En application de l’article 700 1° du code de procédure civile, le juge condamne la partie tenue aux dépens ou qui perd son procès à payer à l’autre partie la somme qu’il détermine au titre des frais exposés et non compris dans les dépens. Le juge tient compte de l’équité ou de la situation économique de la partie condamnée. Il peut, même d’office, pour des raisons tirées des mêmes considérations, dire qu’il n’y a lieu à condamnation.
Enfin, selon l’article 514 du code de procédure civile, les décisions de première instance sont, de droit, exécutoires à titre provisoire.
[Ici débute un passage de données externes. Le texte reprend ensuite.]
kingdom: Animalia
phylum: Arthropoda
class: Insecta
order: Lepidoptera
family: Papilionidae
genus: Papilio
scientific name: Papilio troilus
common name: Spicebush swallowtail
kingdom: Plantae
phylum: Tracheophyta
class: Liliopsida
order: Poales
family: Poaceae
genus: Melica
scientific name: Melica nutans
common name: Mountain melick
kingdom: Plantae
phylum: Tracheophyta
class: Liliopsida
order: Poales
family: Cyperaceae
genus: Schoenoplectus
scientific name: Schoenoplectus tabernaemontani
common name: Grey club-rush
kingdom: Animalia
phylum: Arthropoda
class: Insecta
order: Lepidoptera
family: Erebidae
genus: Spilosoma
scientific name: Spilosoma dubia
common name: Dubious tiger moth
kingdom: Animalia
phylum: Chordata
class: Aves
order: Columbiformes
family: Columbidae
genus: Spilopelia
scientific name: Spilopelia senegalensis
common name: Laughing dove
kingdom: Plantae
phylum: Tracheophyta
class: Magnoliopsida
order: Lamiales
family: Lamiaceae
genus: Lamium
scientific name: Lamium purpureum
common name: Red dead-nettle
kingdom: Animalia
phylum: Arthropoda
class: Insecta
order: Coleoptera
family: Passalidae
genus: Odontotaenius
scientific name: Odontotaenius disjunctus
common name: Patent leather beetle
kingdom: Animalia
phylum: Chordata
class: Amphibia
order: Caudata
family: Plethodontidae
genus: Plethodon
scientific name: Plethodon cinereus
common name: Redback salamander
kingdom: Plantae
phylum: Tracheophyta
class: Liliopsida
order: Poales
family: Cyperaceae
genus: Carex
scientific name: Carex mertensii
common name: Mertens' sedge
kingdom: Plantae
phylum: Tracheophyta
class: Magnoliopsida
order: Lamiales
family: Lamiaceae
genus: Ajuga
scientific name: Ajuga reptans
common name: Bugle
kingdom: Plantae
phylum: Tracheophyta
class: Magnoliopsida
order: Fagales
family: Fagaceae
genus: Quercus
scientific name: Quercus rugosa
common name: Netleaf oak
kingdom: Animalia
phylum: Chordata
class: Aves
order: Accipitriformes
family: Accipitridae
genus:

Toutefois, selon l’article 514-1 du même code, le juge peut écarter l’exécution provisoire de droit, en tout ou partie, s’il estime qu’elle est incompatible avec la nature de l’affaire, d’office ou à la demande d’une partie, par décision spécialement motivée.
En l’espèce, Monsieur [C] [S] et Madame [X] [G] épouse [S], parties perdantes, supporteront la charge des dépens en application de l’article 696 du code de procédure civile et seront déboutés de leur demande au titre de l’article 700 du code de procédure civile.
Enfin, la nature du litige étant compatible avec le prononcé de l’exécution provisoire, il n’y a pas lieu d’écarter l’exécution provisoire de droit attachée au présent jugement.
PAR CES MOTIFS
Le tribunal judiciaire, après débats en audience publique, par jugement mis à disposition au greffe, réputé contradictoire et en premier ressort,
DÉBOUTE Madame [X] [G] épouse [S] de sa demande de dommages et intérêts pour résistance abusive ;
DÉBOUTE Monsieur [C] [S] et Madame [X] [G] épouse [S] de leur demande formulée au titre de l’indemnisation de leurs préjudices liés à leur déclassement sur le vol [Localité 1]-[Localité 2] ;
DÉBOUTE Monsieur [C] [S] et Madame [X] [G] épouse [S] de leur demande formulée au titre de la perte de chance de bénéficier de 90 Qpoints du fait du déclassement sur le vol [Localité 1]-[Localité 2] ;
DÉBOUTE Monsieur [C] [S] et Madame [X] [G] épouse [S] de leur demande formulée au titre de la perte du statut SYLVER dans le programme de fidélité de la compagnie QATAR AIRWAYS ;
DÉBOUTE Monsieur [C] [S] et Madame [X] [G] épouse [S] de leur demande formulée au titre de l’indemnisation liée aux dommages causés sur leurs deux bagages de plongée sur le vol [Localité 3]-[Localité 4] du 18 décembre 2024 ;
DÉBOUTE Monsieur [C] [S] et Madame [X] [G] épouse [S] de leur demande formulée au titre du remboursement des nouveaux billets de train ;
CONDAMNE Monsieur [C] [S] et Madame [X] [G] épouse [S] aux dépens ;
DÉBOUTE Monsieur [C] [S] et Madame [X] [G] épouse [S] de leur demande formulée au titre de l’article 700 du code de procédure civile ;
RAPPELLE que le présent jugement est exécutoire de plein droit à titre provisoire.